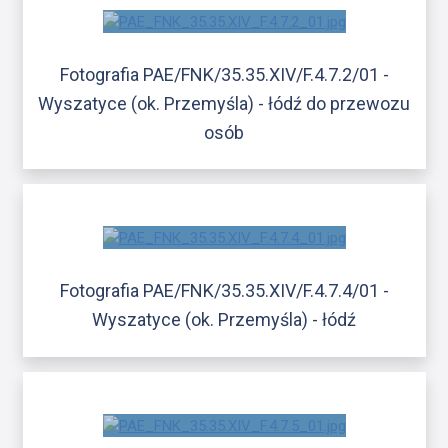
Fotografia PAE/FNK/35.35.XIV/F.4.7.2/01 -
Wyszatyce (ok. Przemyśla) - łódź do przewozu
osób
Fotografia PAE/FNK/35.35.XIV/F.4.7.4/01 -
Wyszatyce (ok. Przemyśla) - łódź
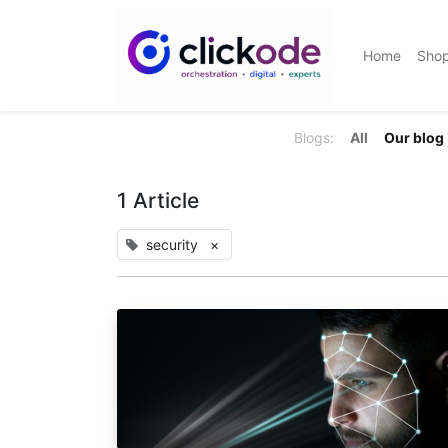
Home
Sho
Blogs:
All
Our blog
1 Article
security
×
══════════
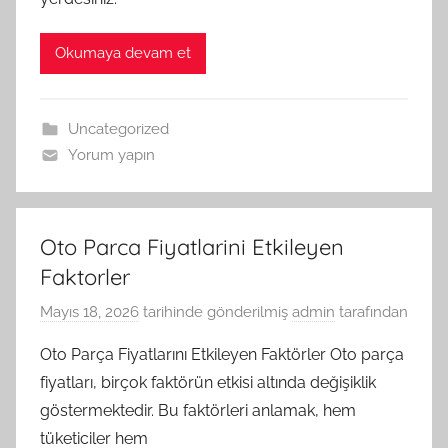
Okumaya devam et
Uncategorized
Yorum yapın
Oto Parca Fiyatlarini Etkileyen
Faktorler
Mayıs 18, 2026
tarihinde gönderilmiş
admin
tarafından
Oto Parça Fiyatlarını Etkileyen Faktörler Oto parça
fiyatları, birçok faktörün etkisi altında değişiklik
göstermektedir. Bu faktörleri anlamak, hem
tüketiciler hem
══════════
◆ Problem requirements: Apply a filter to the listing above so that only lines with "Wyszatyce" are kept, and copy those lines.

◆ Finished exercise:
Wyszatyce (ok. Przemyśla) - łódź do przewozu
Wyszatyce (ok. Przemyśla) - łódź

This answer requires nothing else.